Gather every line from the listing below that contains the string "sketchPlane".

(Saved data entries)
▶
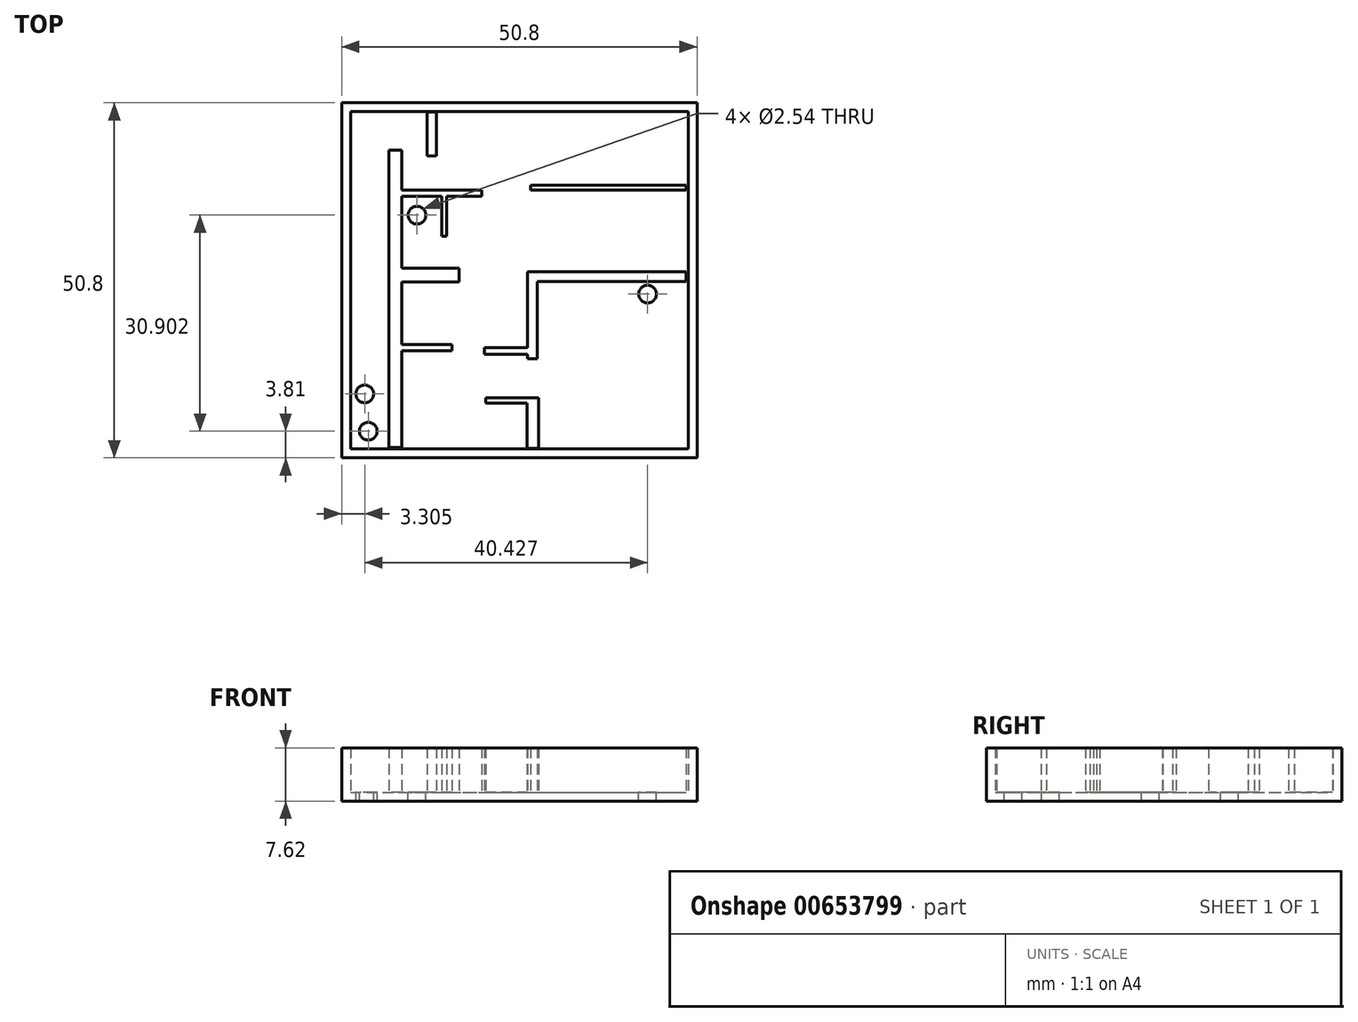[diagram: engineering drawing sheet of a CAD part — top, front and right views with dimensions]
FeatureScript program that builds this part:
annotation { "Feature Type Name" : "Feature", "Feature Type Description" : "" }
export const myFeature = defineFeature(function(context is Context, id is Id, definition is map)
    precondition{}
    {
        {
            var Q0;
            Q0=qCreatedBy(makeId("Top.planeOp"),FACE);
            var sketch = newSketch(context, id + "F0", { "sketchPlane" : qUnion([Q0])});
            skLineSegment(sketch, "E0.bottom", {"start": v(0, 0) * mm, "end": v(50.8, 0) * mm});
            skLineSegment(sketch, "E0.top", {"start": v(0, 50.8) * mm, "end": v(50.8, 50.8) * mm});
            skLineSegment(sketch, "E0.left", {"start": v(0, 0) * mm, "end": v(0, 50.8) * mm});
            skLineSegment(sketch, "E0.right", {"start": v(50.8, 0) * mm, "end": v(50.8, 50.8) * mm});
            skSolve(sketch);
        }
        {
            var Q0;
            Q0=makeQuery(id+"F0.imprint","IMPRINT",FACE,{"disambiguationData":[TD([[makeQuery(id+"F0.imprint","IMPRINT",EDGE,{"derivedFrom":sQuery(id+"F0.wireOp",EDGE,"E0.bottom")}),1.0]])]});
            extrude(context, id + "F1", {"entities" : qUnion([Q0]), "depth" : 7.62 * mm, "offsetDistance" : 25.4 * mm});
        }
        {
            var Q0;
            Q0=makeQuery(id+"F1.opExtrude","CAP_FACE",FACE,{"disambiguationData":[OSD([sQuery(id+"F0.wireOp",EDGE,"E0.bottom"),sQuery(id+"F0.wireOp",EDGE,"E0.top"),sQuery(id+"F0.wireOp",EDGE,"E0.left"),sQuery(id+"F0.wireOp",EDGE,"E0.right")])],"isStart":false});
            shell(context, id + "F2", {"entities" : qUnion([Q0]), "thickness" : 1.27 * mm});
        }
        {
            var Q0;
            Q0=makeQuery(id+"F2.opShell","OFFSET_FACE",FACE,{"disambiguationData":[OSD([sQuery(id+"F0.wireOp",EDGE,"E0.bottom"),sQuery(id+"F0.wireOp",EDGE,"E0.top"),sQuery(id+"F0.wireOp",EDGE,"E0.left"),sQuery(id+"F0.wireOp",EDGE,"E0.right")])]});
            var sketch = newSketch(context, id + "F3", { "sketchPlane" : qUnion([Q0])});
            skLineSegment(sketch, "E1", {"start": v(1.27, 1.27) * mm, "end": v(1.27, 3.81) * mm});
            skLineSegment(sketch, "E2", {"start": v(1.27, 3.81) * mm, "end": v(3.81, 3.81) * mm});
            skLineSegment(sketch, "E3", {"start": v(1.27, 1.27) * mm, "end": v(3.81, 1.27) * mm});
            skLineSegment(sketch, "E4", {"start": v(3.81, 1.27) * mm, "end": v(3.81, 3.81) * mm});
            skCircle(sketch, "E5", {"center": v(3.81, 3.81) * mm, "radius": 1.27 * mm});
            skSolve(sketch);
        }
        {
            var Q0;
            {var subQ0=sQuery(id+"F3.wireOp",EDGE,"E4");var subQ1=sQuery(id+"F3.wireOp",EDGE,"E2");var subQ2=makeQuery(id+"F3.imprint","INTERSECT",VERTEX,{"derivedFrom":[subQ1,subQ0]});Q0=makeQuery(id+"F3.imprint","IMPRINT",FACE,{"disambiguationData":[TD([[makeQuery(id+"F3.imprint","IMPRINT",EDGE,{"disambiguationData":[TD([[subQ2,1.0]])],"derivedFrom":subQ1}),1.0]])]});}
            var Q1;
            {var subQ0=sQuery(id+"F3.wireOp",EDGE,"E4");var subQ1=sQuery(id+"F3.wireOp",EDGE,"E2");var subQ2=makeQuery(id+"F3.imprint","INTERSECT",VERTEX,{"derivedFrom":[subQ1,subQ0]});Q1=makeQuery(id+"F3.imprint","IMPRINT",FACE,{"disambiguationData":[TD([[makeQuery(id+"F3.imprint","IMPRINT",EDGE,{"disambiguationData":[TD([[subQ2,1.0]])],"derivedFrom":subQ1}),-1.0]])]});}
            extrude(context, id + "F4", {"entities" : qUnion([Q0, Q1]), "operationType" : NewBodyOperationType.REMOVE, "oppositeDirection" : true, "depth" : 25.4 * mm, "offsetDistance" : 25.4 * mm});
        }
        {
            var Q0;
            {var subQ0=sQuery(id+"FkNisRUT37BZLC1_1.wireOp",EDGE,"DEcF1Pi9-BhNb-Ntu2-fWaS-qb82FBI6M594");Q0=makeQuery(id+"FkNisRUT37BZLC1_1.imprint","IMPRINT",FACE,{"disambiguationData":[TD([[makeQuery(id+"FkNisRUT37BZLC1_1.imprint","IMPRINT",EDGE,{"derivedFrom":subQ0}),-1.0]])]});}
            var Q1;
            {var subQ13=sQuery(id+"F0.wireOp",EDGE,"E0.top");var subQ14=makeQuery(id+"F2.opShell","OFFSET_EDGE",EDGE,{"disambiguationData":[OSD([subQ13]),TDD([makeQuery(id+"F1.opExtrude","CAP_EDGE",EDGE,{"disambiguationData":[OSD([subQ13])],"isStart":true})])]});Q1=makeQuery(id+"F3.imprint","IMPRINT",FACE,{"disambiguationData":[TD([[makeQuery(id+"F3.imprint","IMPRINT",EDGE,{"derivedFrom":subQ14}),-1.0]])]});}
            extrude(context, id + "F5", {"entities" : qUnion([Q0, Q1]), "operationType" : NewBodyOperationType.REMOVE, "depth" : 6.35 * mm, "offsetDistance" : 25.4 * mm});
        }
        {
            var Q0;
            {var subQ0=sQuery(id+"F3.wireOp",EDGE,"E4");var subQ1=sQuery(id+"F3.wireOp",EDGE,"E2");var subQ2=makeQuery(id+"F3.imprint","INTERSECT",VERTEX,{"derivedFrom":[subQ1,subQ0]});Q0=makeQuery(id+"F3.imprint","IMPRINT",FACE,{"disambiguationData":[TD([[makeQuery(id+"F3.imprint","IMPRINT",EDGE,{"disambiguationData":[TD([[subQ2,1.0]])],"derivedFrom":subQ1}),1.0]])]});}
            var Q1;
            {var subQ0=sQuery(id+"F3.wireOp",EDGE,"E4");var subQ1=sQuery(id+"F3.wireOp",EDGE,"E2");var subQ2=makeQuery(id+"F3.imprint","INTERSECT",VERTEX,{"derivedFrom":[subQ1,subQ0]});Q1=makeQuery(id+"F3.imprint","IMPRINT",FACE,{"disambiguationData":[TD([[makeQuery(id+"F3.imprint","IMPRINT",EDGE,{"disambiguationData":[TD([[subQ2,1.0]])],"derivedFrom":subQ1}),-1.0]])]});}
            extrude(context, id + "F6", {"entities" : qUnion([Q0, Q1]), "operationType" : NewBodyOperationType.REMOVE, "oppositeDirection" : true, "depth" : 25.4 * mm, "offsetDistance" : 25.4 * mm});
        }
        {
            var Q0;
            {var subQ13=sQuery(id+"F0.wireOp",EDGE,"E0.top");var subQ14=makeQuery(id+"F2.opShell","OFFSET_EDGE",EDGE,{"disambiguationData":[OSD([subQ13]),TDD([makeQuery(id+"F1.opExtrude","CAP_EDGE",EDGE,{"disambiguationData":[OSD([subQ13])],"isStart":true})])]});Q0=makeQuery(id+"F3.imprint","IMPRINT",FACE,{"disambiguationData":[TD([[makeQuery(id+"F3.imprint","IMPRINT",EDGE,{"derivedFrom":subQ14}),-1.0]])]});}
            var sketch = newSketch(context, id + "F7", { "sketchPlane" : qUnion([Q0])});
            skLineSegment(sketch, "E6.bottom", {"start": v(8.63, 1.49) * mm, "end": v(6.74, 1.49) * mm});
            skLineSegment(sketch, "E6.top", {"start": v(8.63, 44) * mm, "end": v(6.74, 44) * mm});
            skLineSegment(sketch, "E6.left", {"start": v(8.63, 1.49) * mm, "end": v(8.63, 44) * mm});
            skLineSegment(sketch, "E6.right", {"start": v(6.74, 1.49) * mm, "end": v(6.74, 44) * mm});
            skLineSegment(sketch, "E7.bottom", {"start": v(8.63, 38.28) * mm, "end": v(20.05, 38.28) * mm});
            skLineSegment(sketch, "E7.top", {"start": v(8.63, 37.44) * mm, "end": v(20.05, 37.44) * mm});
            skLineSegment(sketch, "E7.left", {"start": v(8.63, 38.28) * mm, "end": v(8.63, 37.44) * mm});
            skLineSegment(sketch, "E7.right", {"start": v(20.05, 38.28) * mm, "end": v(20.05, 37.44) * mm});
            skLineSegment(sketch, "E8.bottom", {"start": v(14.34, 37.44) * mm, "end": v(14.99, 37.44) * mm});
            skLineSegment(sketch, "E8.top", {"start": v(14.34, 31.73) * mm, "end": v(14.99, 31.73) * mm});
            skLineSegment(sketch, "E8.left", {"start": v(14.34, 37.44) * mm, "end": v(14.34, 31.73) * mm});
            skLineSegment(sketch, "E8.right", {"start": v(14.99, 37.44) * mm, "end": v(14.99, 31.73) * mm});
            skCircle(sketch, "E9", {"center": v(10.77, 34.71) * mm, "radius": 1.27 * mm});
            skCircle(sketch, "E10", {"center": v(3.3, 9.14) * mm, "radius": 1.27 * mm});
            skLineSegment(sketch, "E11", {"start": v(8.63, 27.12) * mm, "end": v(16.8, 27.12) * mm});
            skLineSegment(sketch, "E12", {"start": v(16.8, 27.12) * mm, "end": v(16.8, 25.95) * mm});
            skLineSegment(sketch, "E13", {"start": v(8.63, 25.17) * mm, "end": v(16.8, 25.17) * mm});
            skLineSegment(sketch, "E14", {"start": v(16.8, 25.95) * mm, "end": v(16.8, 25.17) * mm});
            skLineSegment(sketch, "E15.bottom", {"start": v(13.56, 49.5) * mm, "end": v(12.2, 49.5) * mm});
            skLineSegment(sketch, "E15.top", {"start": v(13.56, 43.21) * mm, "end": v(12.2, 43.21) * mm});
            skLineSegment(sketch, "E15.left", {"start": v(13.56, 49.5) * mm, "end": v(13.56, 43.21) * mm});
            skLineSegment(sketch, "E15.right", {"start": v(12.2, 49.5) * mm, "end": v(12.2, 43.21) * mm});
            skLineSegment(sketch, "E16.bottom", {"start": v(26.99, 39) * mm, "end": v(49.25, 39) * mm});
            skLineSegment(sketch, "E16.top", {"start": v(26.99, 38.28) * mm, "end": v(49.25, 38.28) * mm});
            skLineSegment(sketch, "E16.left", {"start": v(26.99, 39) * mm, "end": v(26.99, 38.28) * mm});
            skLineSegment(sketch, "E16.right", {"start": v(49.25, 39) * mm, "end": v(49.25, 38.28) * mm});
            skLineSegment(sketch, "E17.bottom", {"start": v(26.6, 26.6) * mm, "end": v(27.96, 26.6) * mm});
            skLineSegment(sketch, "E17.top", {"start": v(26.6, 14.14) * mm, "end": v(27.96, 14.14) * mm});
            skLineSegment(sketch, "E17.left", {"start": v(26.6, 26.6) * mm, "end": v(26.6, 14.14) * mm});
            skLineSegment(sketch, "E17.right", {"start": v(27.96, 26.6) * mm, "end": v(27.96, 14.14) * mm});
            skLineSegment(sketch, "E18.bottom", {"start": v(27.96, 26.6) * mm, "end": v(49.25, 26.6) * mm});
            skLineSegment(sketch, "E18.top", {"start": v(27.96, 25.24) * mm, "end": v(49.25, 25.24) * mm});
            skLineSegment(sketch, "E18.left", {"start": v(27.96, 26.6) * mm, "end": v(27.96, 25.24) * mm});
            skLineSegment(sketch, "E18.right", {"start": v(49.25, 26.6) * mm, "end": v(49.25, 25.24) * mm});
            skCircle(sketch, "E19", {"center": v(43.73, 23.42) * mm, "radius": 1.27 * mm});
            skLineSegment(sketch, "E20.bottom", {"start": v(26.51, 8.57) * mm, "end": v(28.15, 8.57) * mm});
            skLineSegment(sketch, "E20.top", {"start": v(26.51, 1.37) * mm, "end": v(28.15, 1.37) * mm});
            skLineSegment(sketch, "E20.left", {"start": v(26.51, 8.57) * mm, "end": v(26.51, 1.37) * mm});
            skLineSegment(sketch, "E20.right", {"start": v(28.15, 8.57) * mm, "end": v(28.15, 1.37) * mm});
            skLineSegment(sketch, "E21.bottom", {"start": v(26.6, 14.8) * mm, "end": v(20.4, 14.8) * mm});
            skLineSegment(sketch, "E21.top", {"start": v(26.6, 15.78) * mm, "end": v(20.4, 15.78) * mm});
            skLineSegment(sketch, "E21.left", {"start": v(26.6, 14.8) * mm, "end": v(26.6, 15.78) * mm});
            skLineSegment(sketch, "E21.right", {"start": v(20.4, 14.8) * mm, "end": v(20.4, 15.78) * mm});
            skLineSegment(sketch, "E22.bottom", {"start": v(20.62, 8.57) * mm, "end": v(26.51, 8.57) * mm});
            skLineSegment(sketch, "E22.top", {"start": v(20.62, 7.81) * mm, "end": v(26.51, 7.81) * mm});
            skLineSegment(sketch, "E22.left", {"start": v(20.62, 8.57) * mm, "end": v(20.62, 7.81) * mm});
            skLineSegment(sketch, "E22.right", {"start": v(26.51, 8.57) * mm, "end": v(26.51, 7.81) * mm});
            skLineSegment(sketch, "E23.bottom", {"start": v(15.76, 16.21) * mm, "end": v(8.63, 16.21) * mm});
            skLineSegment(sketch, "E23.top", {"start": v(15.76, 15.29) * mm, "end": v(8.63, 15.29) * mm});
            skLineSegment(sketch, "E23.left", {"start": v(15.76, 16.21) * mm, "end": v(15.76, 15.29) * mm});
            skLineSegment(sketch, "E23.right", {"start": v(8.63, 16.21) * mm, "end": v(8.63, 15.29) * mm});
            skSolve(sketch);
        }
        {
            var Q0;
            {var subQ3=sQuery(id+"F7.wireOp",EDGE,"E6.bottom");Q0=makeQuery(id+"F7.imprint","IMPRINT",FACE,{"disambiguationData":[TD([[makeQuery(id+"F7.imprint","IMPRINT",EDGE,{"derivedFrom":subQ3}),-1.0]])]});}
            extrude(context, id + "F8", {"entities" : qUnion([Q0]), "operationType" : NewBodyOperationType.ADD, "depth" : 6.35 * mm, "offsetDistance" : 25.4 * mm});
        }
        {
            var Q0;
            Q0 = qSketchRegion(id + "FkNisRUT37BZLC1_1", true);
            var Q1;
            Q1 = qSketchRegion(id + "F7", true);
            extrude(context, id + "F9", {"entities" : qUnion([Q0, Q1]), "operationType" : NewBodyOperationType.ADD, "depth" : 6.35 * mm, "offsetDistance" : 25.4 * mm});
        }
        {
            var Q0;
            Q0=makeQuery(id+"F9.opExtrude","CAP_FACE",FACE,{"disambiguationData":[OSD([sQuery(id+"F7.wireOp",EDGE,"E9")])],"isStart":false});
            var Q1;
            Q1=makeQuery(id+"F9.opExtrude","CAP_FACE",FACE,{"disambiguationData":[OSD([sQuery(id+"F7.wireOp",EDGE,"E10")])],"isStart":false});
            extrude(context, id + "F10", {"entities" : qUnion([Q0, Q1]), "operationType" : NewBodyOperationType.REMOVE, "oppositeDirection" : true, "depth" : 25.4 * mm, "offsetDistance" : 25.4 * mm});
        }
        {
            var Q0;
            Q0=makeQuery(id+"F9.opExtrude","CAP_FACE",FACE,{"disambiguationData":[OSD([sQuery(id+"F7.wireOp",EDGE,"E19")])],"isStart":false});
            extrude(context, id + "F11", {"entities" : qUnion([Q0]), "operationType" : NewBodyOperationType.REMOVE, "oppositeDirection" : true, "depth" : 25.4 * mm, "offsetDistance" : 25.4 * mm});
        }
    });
◀
▶ FINISHED ANSWER:
            var sketch = newSketch(context, id + "F0", { "sketchPlane" : qUnion([Q0])});
            var sketch = newSketch(context, id + "F3", { "sketchPlane" : qUnion([Q0])});
            var sketch = newSketch(context, id + "F7", { "sketchPlane" : qUnion([Q0])});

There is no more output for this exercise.